Mark recently concluded a critically acclaimed run as Jean Valjean in “Les Miserables” on Broadway, a role that garnered him international acclaim. He has made numerous appearances on the Great White Way in hits such as “The Who’s Tommy” and “The Best Little Whorehouse Goes Public.”

Beth, a former Miss West Virginia, played Mrs. Potts in the original Broadway cast of “Beauty and the Beast” along with Broadway performances in “42nd Street,” “Phantom of the Opera,” and “Nine.” She has toured nationally with “Guys and Dolls” and recently concluded a tour of “Barry Manilow’s Copacabana.”

As if that weren’t enough star power, Mark’s wife Christy Tarr McVey joined the brother and sister performing in two galas at the auditorium. Christy made her Broadway debut in “The Who’s Tommy” (where she first met Mark), then toured with the show. She also had Broadway credits in “Jekyll and Hyde” and “Annie – The 20th Anniversary Tour.” Another McVey made her stage debut during the most recent gala: Mark and Christy’s baby daughter, Grace.

“We all wanted to be involved with the Huntington High Renaissance project due to the potentially multi-faceted cultural good that can come to the entire community,” says Mark, who called the project “the opportunity to help strengthen and enhance the cultural climate of the area which we are still proud to call home.”

“Multi-faceted” is a good word to describe the entire Huntington High Renaissance project. Bringing it about has been possible only through what Dotson calls a series of “complicated collaborations.”

One concern was the complications that might arise from having a facility that was a residential area and performance venue at the same time. “The only thing that we anticipated was that on production nights there might be a lot of people in the building,” says Dotson.

The most recent ARTS fund- raising gala gave him a chance to look into that. After the event, Dotson asked residents if they were able to hear any of the commotion in the hallways during the sold-out gala. The answer was “no.”

“Our suspicions were bore out that when you are in your apartment, you are not going to be bothered by a thousand people milling around.”

Over the last few years, most of those people milling around the old Huntington High School building were working on construction, relocating sets, costumes, props and other equipment into the many rooms. That kind of work may have slowed, but isn’t finished by any stretch of the imagination.

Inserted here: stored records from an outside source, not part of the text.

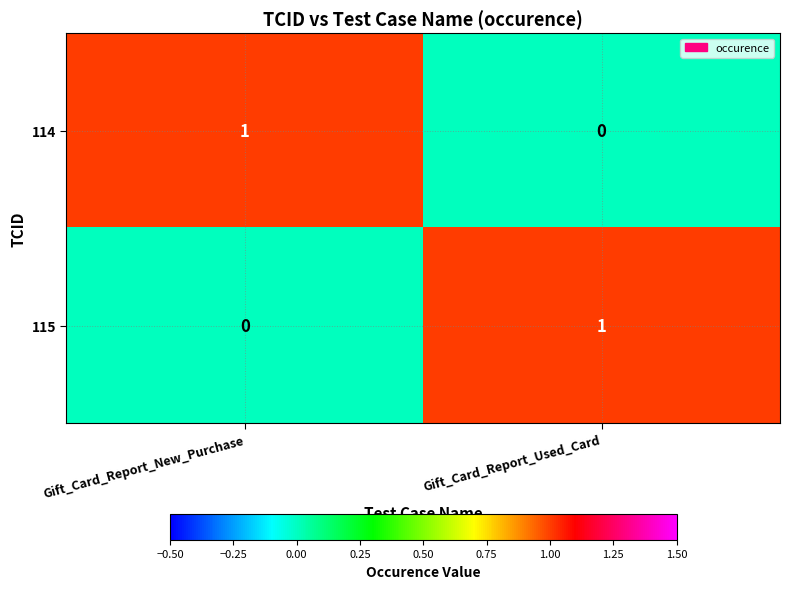

How many data points does each series have?

2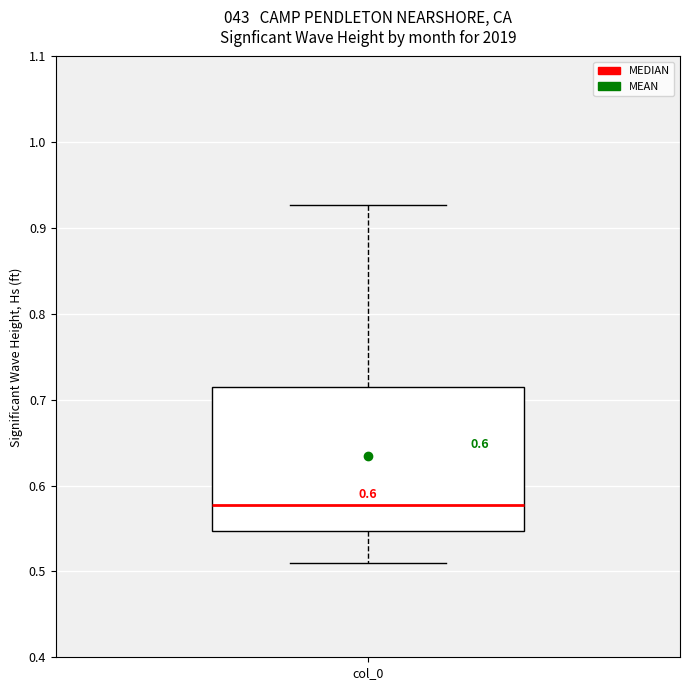

Transcribe this box plot: give where the median line is, the range the box spans, and where the two whiskers end, as read against the y-axis. The values are not printed on the chart, so give them approximately, as read against the axis.

median 0.58, box 0.55 to 0.72, whiskers 0.51 to 0.93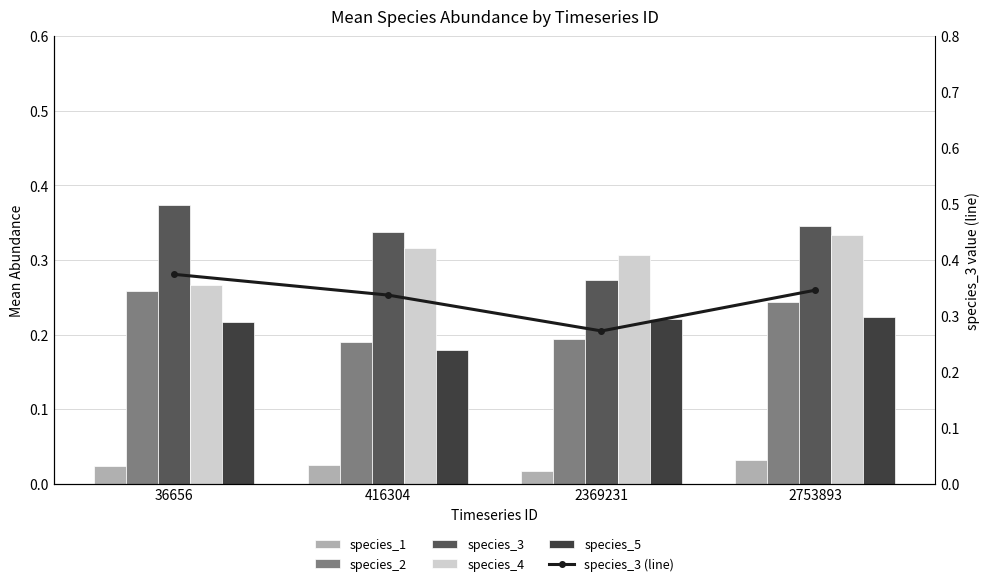

Rank the categories by species_3 (line) value from highest to lowest.

36656, 2753893, 416304, 2369231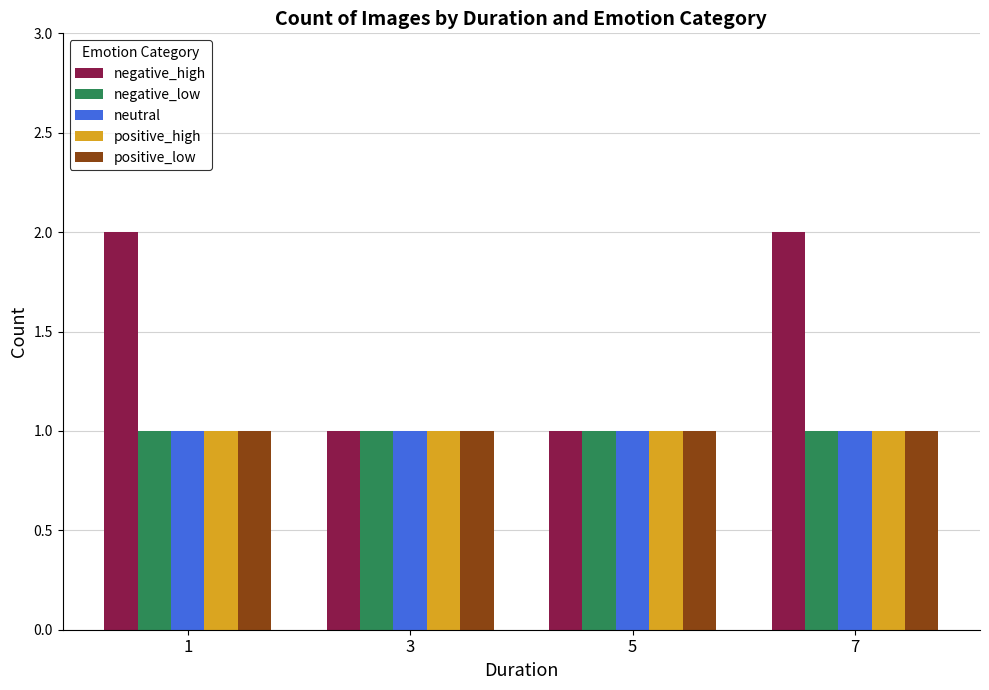

Which series changed the most between 1 and 3?

negative_high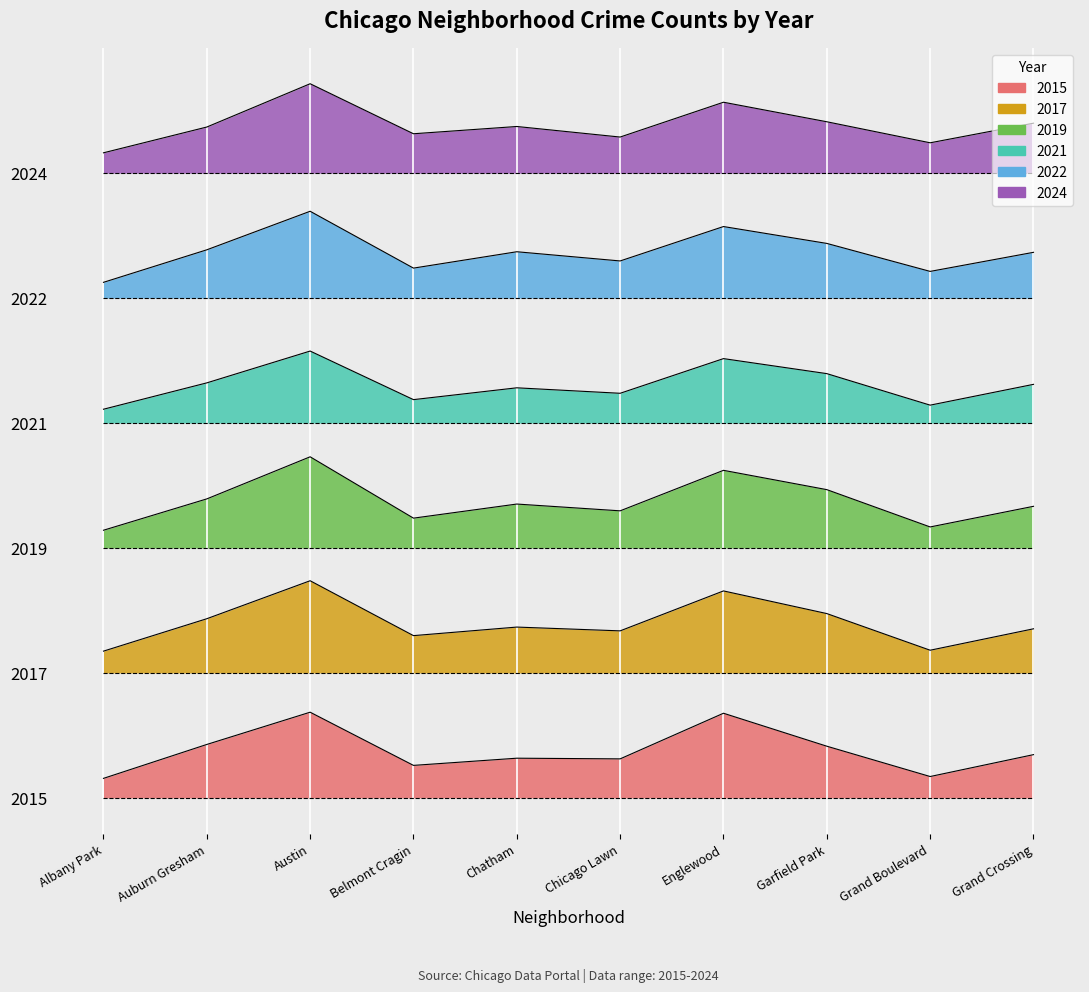

In 2024, how many points are lower than both neighbors (excluding endpoints)?

3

Those associated with this “complicated collaboration” realize this project is an on-going one. And there is a precedent – the Italian Renaissance began early in the 14th Century and lasted well into the 16th Century. The groups involved in this Renaissance certainly hope it doesn’t take quite that long to get where they want to be.

But the historical model of this historical era, which saw significant improvements in the arts, housing and lifestyles, is a perfect model for Huntington to emulate.